The colors are vibrant and complement each other. The orange tones are pleasing to the eye. The red gem on the necklace and the red-brown paws make the character pop but no color sticks out too much.
To make the character pop out even more, I’d move her to the center, where the background is the whitest. It would also help to make the pendant on her tail the same color as the rest of her jewelry. I had some trouble spotting it at first. Also, if you made the gems on her crown red, you’d get the best color harmony possible.
I like the character’s design. It’s easy to overdo it but you gave each of the design’s elements its purpose. The hair and necklace make her look girly and fun-loving, and the marking on her hip helps to that. On the other side, the crown, the marking on her face, her smug look and the smirk reveal she’s tougher than the first glance shows.

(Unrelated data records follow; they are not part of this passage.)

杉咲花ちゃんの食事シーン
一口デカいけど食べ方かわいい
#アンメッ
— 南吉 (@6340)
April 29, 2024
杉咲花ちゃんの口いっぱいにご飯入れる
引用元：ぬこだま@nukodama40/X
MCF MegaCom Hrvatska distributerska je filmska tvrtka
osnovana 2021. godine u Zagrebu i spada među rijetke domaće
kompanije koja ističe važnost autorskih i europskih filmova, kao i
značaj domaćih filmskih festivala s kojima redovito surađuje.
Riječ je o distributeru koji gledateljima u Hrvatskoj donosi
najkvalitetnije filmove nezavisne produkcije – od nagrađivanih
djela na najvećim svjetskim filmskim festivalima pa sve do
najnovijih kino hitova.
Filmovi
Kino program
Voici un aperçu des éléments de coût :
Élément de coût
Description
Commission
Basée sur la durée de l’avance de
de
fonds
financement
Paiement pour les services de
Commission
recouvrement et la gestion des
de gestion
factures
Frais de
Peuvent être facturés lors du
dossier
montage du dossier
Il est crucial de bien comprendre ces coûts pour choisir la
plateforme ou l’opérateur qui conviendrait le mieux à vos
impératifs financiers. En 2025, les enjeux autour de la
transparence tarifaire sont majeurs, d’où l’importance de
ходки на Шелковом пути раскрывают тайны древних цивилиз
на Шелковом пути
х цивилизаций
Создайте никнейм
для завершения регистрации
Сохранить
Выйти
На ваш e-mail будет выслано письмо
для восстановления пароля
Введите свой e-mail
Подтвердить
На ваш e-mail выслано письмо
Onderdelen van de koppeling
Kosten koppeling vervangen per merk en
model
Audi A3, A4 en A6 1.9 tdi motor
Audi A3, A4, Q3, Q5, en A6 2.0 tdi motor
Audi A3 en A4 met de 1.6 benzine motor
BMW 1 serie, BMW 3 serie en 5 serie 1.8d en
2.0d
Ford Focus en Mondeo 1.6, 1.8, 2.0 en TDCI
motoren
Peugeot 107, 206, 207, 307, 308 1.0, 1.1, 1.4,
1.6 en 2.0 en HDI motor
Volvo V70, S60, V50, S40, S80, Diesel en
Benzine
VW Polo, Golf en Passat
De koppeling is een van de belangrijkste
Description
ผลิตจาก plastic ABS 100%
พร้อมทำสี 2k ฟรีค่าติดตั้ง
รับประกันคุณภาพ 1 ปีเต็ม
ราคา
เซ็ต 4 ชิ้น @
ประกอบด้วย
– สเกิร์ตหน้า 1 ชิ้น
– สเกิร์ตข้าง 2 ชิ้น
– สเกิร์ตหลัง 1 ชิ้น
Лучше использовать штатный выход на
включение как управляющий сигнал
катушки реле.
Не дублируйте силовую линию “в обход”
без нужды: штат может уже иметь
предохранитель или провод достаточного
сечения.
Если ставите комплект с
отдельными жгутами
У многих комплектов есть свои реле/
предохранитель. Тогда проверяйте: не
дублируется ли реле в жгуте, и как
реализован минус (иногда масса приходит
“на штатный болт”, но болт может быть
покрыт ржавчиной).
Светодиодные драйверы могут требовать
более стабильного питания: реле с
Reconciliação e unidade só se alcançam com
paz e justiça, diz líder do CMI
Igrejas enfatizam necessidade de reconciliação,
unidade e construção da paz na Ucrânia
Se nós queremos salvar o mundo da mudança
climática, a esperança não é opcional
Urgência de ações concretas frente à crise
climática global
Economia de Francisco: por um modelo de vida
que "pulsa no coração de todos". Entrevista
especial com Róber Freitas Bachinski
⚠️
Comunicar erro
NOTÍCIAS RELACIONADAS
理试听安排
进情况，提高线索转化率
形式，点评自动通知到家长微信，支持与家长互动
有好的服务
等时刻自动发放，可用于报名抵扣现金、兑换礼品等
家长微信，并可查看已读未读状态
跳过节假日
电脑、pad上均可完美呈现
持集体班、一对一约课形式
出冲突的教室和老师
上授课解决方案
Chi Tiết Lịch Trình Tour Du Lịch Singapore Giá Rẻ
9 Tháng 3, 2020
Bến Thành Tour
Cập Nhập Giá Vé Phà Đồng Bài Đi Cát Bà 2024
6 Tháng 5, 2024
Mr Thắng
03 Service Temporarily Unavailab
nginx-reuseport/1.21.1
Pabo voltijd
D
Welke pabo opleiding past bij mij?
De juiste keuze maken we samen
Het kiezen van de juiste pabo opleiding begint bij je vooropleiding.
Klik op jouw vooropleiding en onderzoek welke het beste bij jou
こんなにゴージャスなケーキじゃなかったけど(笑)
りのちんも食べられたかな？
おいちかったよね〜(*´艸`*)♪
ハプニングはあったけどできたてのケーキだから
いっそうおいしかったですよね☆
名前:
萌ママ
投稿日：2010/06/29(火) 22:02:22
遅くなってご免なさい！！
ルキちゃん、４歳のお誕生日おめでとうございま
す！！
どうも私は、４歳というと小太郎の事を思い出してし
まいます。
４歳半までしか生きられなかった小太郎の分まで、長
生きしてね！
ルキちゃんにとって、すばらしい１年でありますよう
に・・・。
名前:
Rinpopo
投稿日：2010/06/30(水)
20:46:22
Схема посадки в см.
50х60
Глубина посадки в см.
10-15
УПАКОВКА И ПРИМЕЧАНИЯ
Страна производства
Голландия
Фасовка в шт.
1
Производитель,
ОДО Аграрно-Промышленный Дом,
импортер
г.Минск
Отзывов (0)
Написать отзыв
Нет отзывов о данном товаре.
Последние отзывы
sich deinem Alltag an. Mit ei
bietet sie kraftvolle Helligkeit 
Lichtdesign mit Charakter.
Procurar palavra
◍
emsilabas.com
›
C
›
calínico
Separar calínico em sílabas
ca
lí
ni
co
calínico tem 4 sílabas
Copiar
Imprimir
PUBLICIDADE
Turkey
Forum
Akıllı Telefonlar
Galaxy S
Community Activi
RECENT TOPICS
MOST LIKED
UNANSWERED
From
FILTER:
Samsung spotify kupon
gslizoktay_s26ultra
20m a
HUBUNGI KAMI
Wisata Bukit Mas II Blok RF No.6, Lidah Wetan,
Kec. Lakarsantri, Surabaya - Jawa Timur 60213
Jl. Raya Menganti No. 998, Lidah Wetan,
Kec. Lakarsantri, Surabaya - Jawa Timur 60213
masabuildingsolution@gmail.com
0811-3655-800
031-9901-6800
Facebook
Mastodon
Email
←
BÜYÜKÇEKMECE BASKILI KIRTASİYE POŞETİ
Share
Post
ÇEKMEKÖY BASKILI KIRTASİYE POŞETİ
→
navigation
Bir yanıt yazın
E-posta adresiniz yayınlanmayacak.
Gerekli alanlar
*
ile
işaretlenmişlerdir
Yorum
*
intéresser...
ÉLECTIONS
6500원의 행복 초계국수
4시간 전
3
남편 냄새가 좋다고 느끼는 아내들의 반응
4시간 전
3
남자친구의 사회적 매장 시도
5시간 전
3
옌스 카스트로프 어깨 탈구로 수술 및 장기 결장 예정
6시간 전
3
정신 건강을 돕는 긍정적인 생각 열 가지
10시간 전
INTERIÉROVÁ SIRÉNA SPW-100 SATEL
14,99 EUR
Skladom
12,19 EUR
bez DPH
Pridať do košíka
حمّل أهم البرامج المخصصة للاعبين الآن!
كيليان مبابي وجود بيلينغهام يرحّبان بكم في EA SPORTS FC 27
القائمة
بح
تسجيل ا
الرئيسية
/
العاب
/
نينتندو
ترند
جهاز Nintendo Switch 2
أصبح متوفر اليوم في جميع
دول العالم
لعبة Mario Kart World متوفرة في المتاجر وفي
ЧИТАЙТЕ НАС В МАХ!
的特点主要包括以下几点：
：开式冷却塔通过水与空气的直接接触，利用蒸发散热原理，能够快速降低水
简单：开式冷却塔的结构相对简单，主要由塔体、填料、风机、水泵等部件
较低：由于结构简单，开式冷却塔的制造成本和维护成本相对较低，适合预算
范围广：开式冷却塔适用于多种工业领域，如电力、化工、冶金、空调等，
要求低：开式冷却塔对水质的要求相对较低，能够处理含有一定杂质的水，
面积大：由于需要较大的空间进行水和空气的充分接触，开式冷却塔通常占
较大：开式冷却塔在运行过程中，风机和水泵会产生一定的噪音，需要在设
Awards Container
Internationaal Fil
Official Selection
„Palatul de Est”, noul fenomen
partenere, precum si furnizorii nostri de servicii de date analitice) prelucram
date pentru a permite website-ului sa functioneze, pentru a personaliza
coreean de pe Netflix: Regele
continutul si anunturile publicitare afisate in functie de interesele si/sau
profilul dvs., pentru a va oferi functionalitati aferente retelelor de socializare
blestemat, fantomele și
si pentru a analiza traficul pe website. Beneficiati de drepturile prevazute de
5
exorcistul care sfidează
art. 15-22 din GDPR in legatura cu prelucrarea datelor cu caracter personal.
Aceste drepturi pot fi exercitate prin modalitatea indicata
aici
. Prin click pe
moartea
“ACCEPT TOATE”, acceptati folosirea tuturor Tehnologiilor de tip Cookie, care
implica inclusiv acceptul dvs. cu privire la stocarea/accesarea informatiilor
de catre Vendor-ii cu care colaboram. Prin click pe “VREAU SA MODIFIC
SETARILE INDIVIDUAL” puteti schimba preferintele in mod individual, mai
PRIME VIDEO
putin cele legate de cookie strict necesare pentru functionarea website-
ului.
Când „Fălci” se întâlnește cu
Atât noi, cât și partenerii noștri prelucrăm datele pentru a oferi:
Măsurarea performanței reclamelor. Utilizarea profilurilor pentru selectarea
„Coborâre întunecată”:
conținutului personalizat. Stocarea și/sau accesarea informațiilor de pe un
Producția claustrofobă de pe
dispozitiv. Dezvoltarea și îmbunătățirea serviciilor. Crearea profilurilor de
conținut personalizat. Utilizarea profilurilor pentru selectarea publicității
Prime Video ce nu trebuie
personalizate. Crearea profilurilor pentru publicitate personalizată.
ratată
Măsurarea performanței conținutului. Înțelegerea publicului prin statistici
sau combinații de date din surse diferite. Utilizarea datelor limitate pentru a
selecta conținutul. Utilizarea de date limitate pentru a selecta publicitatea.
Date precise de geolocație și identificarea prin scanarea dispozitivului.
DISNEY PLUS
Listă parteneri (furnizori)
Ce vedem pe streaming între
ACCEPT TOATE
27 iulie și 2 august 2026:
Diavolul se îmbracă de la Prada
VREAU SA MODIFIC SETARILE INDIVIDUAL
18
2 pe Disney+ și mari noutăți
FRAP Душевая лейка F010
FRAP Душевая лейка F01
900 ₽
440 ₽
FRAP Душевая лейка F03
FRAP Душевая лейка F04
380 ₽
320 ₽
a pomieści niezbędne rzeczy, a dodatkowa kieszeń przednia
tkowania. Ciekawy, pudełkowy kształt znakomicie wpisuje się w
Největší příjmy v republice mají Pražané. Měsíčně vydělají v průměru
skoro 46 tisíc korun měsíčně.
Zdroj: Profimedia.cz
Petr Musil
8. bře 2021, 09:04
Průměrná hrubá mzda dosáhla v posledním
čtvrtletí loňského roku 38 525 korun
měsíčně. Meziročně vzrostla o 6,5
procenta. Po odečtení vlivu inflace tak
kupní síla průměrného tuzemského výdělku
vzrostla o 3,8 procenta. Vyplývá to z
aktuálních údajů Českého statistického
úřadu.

The anatomy is mostly spot-on. The pose is natural (on its own), and the proportions are well-made. Here only some possible improvements – the ear could be a little lower on her head, a millimeter or two would be enough. The second thing is the tail. It looks like bent against some solid surface, but the character is in the air. Making the arch more smooth without the sudden bend near the start of the tail would help.
The rest is just nitpicking. The first thing, it looks a little odd that the character is seemingly floating. On the other side, I think she looks a little as if jumping on a trampoline, which could explain the pose. Maybe if you’d rotate her so her back would be more paralel to the bottom of the drawing, it’d be more clear.
The second thing are the orange sparkles. I find them a bit distracting but on the other side, they make the character pop, too. I’d only make the ones closer to her a little smaller.
I hope my opinions helped. Keep up the good job
ps: I used to play Transformice, too, it was fun
pps: I hope I’m not too late with the critique.
My critiquing process… Well, it depends. Sometimes (as this time) I improvise and go through the elements of the piece one at a time, finding more of them to critique as I go. Sometimes I “take the piece in” in advance, and then put down all the points I thought of, try to connect them and again, find more of them while critiquing. When it’s hard to visualize the suggestions, I make a visual guide. I don’t know what more to say.